▸ **CHECK YOUR UNDERSTANDING**:
- 1) From the terms and conditions, extract the passage from "Agreement means the" to "15% per annum.".
- 2) Name every Act of legislation, with its year, that the terms and conditions mention.
- 3) Write the next part of the terms and conditions, continuing after their final sentence.

▸ **EXERCISE PASSAGE**:
++++++

Terms and Conditions

1. Definitions and Interpretation

1.1 Definitions: In this Agreement, unless the context requires otherwise:

Agreement means the Customer Account Application, Guarantee Schedule (if applicable), these Terms and Conditions and any proposal issued by the Supplier.

CGA means the Consumer Guarantees Act 1993.

Customer means the customer detailed in the Customer Account Application.

Customer Provided Information means any information, specifications, instructions, measurements, quantities or designs provided by the Customer or any third party who has not been engaged by the Supplier (including the details contained in the Customer Account Application).

Default Interest Rate means 15% per annum.

Delays has the meaning given to that term in clause 11.2(a).

FTA means the Fair Trading Act 1986.

GST means any goods and services tax or other similar tax which applies to the supply of the Products and Services (or any of the Products and Services) pursuant to the laws of New Zealand or any other country.

Guarantor means the guarantor detailed in the Customer Account Application (if applicable).

Intellectual Property means all intellectual property rights including trademarks, design rights, service marks, trade and business names, rights and designs, patents, copyright, patterns, database rights, moral rights and other rights, and know-how, and any other intellectual property rights of any nature whatsoever throughout the world whether registered or unregistered and including all applications and rights to apply for any of the same.

Order means an order for Products and/or Services which is made (in writing, orally or any other form) by the Customer and which the Supplier agrees to supply (including as set out in any proposal issued by the Supplier); and Ordered shall be construed accordingly.

Price means the price of the Products and Services determined in accordance with clause 3.1.

Products means all products and goods supplied by the Supplier to the Customer from time to time.

Quote means any quote given in writing by the Supplier to the Customer, including as set out in any proposal issued by the Supplier.

Services means all services and advice provided by the Supplier to the Customer from time to time.

Supplier means ROGER ROGER MARKETING LIMITED and includes its assignee.

Working Day has the meaning given to that term in section 4 of the Property Law Act 2007.

1.2 Interpretation: In this Agreement, unless the context otherwise requires:

(a) Where the context permits, the singular includes the plural and vice versa.

(b) Where the Customer and/or Guarantor (if any) comprise two or more persons, an obligation to be performed by the Customer or Guarantor (as applicable) binds those persons jointly and severally.

(c) References to any “party” mean a party to this Agreement and include the successors, executors, administrators and permitted assignees (as the case may be) of that party.

(d) All references to legislation are (unless stated otherwise) references to New Zealand legislation and include all subordinate legislation, any re-enactment of, or amendment to, that legislation and all legislation passed in substitution for that legislation.

(a) A reference to the word “include” or “including” is to be interpreted without limitation.

(e) References to a “person” include an individual, firm, company, corporation or unincorporated body of persons, any public, territorial or regional authority, any government, and any agency of any government or of any such authority.

++++++

▸ **DATA PROVIDED**:
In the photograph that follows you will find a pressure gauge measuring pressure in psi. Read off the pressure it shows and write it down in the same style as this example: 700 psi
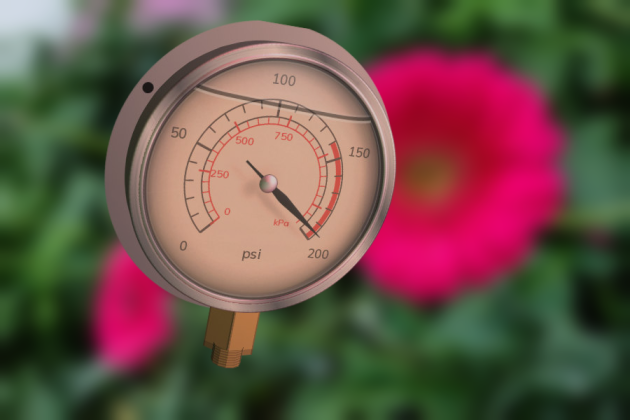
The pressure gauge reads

++++++

▸ **RESPONSES BY ITEM NUMBER**:
- 1)
Agreement means the Customer Account Application, Guarantee Schedule (if applicable), these Terms and Conditions and any proposal issued by the Supplier.

CGA means the Consumer Guarantees Act 1993.

Customer means the customer detailed in the Customer Account Application.

Customer Provided Information means any information, specifications, instructions, measurements, quantities or designs provided by the Customer or any third party who has not been engaged by the Supplier (including the details contained in the Customer Account Application).

Default Interest Rate means 15% per annum.

- 2)
Consumer Guarantees Act 1993
Fair Trading Act 1986
Property Law Act 2007

- 3)
1.3 Contracting out: Nothing in this Agreement is intended to have the effect of contracting out of the provisions of the Credit Contracts and Consumer Finance Act 2003, CGA or FTA except to the extent permitted by law, and the provisions of this Agreement shall be read as modified to the extent necessary to give effect to that intention.

2. Application

1.4 These Terms and Conditions shall apply at all times to the supply of Products and Services by the Supplier to the Customer. The Customer shall be deemed to have confirmed its continued acceptance of these Terms and Conditions on making any Order or giving any instructions to the Supplier for the supply of Products and Services.

1.5These Terms and Conditions may be varied by the Supplier at any time. Any variations to the Terms and Conditions shall take effect from the time the varied Terms and Conditions are provided (including by email or in another electronic form) to the Customer (whichever is earlier).

1.6 In the event of a conflict or inconsistency between these Terms and Conditions and any other contract, agreement or arrangement between the parties, these Terms and Conditions shall prevail.

3. Price

1.7 Subject to clause 3.4, the Price shall be that price described on the Quote (which shall be valid for 30 days from the date of the Quote) except that the Price shall be that price indicated on invoices issued by the Supplier from time to time if:

(a) the Customer does not make an Order for the Products and/or Services the subject of the Quote within 30 days from the date of the Quote;

(b) no Quote has been provided by the Supplier in respect to the Products and Services; or

(c) the Products and Services described in the Quote differ in any respect (and for any reason) from the Products and Services ultimately supplied by the Supplier.

1.8 GST and other taxes and duties relating to the supply of the Products and Services to the Customer are not included in the Price and shall be immediately due and payable by the Customer on demand by the Supplier in addition to the Price at the rate(s) prevailing at the time.

1.9 The Supplier’s charges for delivering the Products (if applicable) are not included in the Price and shall be immediately due and payable by the Customer on demand by the Supplier in addition to the Price.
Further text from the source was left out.